• [Source data]
"""
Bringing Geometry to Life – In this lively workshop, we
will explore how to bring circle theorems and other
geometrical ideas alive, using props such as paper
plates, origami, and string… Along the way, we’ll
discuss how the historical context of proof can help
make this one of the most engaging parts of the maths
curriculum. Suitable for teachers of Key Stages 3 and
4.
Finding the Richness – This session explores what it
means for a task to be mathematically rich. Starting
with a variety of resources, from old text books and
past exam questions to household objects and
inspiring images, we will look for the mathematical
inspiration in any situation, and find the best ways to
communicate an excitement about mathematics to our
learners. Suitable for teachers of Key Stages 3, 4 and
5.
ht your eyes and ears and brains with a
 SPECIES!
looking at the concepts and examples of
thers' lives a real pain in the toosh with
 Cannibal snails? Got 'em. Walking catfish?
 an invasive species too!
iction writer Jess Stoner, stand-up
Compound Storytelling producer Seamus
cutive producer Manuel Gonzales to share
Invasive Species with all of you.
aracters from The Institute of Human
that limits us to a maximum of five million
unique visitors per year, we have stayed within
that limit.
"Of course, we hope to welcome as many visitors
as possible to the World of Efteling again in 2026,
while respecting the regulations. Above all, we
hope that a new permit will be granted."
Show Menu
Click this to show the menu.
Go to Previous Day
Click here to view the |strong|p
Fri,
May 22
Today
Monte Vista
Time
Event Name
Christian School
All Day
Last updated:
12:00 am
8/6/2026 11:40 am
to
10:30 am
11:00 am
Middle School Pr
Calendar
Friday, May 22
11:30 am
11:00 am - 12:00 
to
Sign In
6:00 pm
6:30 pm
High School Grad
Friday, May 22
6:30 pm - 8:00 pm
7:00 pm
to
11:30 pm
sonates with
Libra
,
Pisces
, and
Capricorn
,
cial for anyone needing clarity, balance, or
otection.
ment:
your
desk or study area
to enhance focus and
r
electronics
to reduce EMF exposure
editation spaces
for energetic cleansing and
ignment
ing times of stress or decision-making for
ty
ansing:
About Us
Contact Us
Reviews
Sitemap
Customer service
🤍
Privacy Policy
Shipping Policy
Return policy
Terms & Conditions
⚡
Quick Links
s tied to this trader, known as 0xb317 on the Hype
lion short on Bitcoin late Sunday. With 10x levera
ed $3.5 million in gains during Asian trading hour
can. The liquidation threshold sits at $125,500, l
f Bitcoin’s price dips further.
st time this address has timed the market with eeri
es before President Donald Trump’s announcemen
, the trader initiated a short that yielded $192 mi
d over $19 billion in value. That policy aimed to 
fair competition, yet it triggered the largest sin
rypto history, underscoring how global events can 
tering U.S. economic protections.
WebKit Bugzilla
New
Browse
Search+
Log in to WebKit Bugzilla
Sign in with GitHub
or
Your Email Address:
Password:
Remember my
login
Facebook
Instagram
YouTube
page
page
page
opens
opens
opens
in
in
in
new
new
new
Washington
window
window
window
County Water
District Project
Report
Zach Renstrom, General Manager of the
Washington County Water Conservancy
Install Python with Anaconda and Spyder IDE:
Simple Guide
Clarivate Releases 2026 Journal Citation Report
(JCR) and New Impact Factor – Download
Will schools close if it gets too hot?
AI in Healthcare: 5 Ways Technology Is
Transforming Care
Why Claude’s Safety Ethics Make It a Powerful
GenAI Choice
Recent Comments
"""
"""
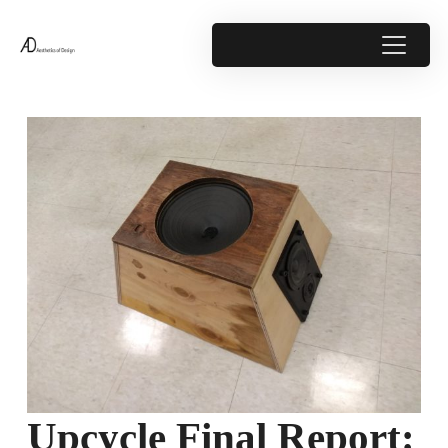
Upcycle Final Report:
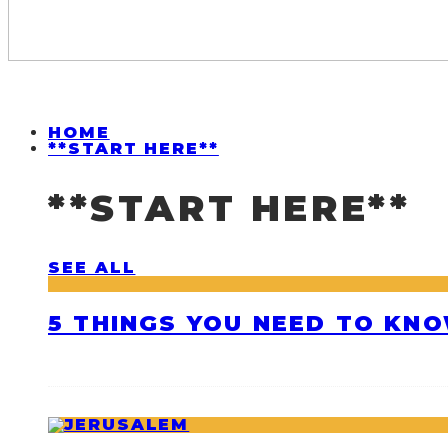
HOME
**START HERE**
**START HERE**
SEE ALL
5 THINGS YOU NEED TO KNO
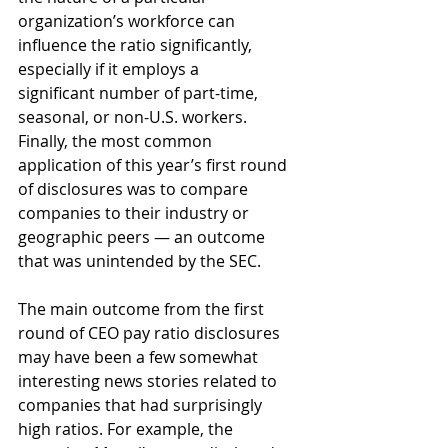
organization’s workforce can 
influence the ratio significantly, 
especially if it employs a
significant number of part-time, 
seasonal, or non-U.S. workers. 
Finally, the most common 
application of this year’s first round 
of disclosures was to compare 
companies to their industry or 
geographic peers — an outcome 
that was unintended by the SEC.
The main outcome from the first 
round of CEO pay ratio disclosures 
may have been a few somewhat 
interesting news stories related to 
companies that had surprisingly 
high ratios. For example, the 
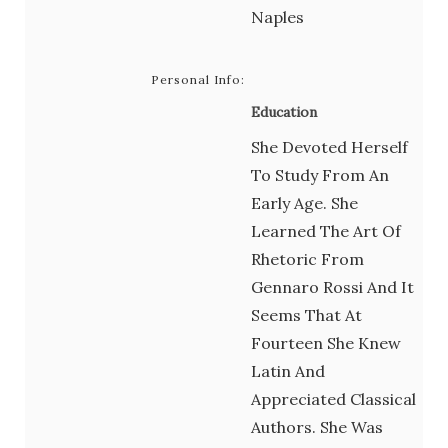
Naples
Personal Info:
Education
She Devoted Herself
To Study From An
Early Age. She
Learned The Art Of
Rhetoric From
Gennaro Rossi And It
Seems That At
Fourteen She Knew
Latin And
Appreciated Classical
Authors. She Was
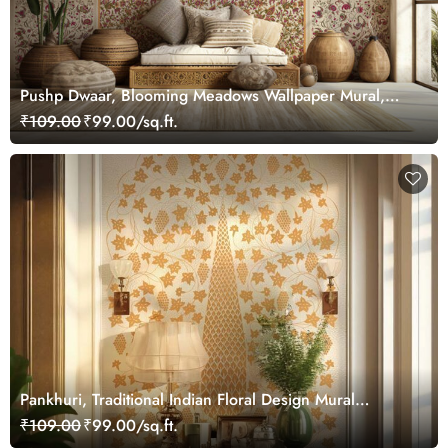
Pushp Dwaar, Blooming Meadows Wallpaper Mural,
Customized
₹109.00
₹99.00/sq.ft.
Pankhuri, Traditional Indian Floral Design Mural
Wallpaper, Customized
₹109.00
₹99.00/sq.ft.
"""
• [What you should do]
Update the records from the line containing "Bringing Geometry to" up to and including the line containing "with a variety", replacing "lively" with "hands-on" and leaving everything else unchanged. Provide only those lines.

• [Solution to this problem]
Bringing Geometry to Life – In this hands-on workshop, we
will explore how to bring circle theorems and other
geometrical ideas alive, using props such as paper
plates, origami, and string… Along the way, we’ll
discuss how the historical context of proof can help
make this one of the most engaging parts of the maths
curriculum. Suitable for teachers of Key Stages 3 and
4.
Finding the Richness – This session explores what it
means for a task to be mathematically rich. Starting
with a variety of resources, from old text books and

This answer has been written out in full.